Much of our work takes a broad macroevolutionary perspective and involves integrating field collected data, phylogeny, and an increasing array of new, highly sophisticated statistical models for studying evolutionary processes.
It sounds like a gimmick, but building robotic animals offers a powerful means of conducting manipulative experiments in the wild with free-living animals. We have a range of skills in electronics, programming and the manufacturing of robots to test questions relating to why animal signals take the form they do, what options might exist for different signal forms that don’t currently occur in nature, and how animal motion displays are used in social communication and predation.
Quantitatively measuring behaviour and animal ornaments in a biologically meaningful way can be difficult.

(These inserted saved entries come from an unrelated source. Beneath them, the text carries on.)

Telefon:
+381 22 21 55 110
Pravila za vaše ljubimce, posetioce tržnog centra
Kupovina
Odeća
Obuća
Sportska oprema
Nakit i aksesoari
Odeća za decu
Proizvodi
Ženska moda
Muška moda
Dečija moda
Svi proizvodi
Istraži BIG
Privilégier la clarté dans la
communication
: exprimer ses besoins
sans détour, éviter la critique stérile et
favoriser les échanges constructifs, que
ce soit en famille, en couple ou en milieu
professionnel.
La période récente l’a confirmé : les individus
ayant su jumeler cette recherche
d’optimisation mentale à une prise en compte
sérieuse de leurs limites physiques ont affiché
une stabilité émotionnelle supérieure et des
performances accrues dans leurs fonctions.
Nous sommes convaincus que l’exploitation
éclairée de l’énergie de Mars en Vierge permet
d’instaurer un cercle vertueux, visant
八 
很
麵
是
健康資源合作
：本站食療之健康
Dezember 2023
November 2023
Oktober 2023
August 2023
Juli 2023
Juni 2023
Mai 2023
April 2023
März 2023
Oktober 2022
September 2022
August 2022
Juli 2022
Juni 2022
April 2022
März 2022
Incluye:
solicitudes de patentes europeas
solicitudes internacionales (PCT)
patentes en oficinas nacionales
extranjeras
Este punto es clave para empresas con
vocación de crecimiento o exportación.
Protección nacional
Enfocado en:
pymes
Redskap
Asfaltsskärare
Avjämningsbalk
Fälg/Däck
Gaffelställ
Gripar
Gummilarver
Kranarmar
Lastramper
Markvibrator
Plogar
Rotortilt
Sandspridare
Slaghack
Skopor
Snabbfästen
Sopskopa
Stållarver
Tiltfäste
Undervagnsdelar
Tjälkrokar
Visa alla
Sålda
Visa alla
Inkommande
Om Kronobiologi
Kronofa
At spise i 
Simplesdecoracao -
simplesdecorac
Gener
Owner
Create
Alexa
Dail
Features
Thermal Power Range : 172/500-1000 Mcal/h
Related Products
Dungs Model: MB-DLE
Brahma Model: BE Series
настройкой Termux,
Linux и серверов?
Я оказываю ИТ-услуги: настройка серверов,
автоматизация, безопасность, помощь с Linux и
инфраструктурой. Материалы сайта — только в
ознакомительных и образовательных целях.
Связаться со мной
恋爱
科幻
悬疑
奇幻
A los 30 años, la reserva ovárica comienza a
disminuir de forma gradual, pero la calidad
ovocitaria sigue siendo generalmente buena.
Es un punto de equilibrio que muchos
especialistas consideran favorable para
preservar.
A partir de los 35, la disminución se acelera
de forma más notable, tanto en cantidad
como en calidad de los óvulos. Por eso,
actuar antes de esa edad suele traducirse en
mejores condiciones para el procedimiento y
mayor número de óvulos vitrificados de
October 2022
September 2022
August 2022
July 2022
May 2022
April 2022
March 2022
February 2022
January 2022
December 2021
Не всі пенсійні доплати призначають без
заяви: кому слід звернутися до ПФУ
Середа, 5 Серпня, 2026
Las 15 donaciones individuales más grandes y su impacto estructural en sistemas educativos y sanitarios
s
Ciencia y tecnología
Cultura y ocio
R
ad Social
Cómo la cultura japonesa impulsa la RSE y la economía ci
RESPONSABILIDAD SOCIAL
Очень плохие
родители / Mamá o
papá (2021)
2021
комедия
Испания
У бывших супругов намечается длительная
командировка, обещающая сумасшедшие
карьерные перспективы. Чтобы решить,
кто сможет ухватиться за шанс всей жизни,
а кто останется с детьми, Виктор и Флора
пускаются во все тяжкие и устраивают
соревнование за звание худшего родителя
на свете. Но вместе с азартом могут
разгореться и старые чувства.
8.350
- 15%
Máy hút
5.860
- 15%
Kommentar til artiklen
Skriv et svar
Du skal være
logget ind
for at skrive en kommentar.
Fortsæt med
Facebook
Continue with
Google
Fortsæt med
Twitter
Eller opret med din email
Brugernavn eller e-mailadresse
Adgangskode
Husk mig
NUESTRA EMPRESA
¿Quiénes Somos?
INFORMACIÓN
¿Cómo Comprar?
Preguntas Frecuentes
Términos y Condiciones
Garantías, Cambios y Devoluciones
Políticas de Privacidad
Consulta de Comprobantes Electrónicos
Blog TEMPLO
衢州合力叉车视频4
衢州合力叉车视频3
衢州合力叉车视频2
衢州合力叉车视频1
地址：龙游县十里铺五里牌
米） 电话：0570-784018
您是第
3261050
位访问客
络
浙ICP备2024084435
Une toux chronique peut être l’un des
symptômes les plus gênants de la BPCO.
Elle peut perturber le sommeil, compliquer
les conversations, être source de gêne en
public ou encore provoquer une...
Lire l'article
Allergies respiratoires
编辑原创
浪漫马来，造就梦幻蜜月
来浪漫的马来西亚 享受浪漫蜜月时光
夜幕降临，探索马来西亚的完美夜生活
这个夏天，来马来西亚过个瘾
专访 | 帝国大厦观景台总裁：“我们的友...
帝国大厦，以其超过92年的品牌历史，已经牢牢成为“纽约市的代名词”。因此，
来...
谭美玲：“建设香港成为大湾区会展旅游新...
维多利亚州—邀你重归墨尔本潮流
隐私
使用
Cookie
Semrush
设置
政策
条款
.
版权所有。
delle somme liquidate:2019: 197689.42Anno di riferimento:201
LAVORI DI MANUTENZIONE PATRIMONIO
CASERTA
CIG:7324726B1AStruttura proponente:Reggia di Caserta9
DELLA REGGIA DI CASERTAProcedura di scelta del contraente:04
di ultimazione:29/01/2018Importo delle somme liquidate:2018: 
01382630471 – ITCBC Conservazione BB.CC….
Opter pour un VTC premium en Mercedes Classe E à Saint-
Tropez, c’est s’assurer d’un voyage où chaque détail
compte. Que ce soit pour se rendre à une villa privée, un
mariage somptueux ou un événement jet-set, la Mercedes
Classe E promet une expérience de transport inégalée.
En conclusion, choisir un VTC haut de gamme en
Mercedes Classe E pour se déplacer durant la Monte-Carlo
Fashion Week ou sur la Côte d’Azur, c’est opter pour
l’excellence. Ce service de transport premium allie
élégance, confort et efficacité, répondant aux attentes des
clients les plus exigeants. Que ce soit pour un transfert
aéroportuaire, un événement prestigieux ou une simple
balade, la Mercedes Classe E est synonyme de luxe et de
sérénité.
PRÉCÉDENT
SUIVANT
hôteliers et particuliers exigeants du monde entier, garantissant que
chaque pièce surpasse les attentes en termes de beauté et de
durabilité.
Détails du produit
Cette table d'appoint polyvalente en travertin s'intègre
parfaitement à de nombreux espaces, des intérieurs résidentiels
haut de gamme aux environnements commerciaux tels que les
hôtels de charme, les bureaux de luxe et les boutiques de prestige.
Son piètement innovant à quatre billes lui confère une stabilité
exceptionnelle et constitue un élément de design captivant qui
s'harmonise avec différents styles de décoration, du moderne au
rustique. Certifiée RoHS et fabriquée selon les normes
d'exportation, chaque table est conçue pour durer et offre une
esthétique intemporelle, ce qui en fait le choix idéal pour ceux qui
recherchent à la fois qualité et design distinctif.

We use computational motional analysis and motion perception to study how animal movement is used in communication and other activities, as well as colour spectral analysis and modelling of animal colour vision to reveal how receivers shape the evolution of elaborate animal ornamentation.
We maintain a longterm field experiment in which small habitat islands have been established in a grassland matrix to study how invertebrates, lizards and snakes colonise new areas, how colonisation order and the functional role of different species shapes the structure of ecological communities, and how community composition and isolation influences the resilience of communities to environmental disturbances.
Big data available in online databases and “small” data reported in the published literature offers a rich resource that can be leveraged to investigate a host of questions. We use both traditional meta-analysis techniques of computing effect sizes and compiling raw data directly from published literature and other sources to test or benchmark much of our ideas.